Maroc-Algérie : ensemble pour assurer aux deux peuples frères un plancher de sécurité

maroc-algeriePartisan de la terreur entreprise de la violence aveugle, le terrorisme sévit actuellement dans les différentes régions de la planète.

A visages différents, le terrorisme occupe l’espace public et médiatique. Plus de 50 ans après la colonisation, il devient urgent, dans le contexte actuel, qu’une pensée stratégique maroco-algérienne s’exprime dans les instances appropriées. Il est urgent de construire une véritable coordination pour définir les mesures à prendre en commun et lutter ensemble contre le phénomène du terrorisme qui constitue un véritable danger.

Les défis auxquels sont confrontés les deux pays, représentent une occasion pour se rapprocher si l’intelligence l’emporte sur le ressentiment. Il ne faut pas oublier que ce phénomène n’a pas ex nihilo. On peut retracer sa généalogie dans les séquelles de la période coloniale qui a laissé des traces de frustration qui ont produit des femmes et des hommes qui aujourd’hui rejettent la reproduction d’un modèle occidental en décalage avec leurs valeurs.

Il faut ajouter à cela, l’incapacité des dirigeants des deux pays à instaurer après l’indépendance une véritable démocratie et une justice sociale. Dans le cas de l’Algérie, le conflit déclenché en 1991 par l’annulation des élections qui avaient vu la victoire du front islamique du salut (FIS) fut extrêmement violent.

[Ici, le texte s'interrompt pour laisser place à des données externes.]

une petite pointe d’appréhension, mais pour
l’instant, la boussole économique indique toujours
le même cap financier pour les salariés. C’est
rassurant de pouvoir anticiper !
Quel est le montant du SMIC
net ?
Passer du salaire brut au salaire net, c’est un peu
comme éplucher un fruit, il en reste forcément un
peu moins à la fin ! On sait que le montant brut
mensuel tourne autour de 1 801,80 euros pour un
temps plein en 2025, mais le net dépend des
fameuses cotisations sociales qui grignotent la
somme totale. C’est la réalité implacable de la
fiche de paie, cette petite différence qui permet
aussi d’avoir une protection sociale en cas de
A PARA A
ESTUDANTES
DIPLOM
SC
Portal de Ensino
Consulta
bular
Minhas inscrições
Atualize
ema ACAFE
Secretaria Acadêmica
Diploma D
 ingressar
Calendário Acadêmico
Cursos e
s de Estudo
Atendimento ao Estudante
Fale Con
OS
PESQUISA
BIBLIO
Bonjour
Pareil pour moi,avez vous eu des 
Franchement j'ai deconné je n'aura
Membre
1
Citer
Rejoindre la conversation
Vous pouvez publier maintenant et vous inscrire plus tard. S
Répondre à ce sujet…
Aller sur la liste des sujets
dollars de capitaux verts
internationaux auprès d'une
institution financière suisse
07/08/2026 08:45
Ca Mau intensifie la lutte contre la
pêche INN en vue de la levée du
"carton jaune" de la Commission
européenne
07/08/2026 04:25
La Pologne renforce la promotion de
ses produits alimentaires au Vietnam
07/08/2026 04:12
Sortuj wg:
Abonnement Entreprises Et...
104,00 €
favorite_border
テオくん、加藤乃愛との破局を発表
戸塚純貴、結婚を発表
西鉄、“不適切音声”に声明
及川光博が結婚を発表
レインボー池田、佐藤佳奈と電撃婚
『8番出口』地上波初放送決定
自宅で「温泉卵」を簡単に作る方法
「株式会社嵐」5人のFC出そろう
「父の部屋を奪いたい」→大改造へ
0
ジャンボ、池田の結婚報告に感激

Des cellules terroristes surgissent de temps à autre et commettent d’odieux crimes. Ces cellules vivent clandestinement dans les deux sociétés dont ils méprisent le mode de fonctionnement.

L’Algérie et le Maroc sont, avec l’Egypte, les plus grands pays du nord-africain. Pour le terrorisme, il n’y a pas de frontières de l’Atlantique à la Mer Rouge. Le Maroc et l’Algérie sont tout près de ce qui se passe dans le nord-ouest africain. Le chaos libyen, les séparatistes Touaregs dans le nord du Mali qui prennent leurs racines grâce à des liens ethniques privilégiaient les zones de déshérence, sans oublier le Polisario, un mouvement sans repère, perméable à l’idéologie salafiste. Ils constituent un réservoir de recrutement des terroristes et des criminels.

Tout cet assemblage agit dans le cadre d’une jonction s’assurant des réseaux de solidarité et de renseignement. Il s’installe dans une entreprise d’économie criminelle, de trafic d’armes et de drogue et d’otages. Pour se financer, il puise dans le vivier d’une jeunesse en désespérance. Un terreau propice au développement du terrorisme, la fragilité des états du Sahel et leurs faiblesses en matière de sécurité sont patentes.

L’Algérie et le Maroc sont directement concernés par ce qui se passe dans cette région. Tout le monde est conscient de l’avenir stratégique de la rive sud de la Méditerranée. On ne peut pas apprécier à sa juste valeur l’efficacité d’une action préventive, si on ne mesure pas réellement la gravité de ce qui a été évité. L’appareil sécuritaire de l’Algérie et du Maroc dans la lutte contre le terrorisme a fait ses preuves, mais son action reste limitée si les deux pays n’agissent pas ensemble pour assurer aux deux peuples frères un plancher de sécurité.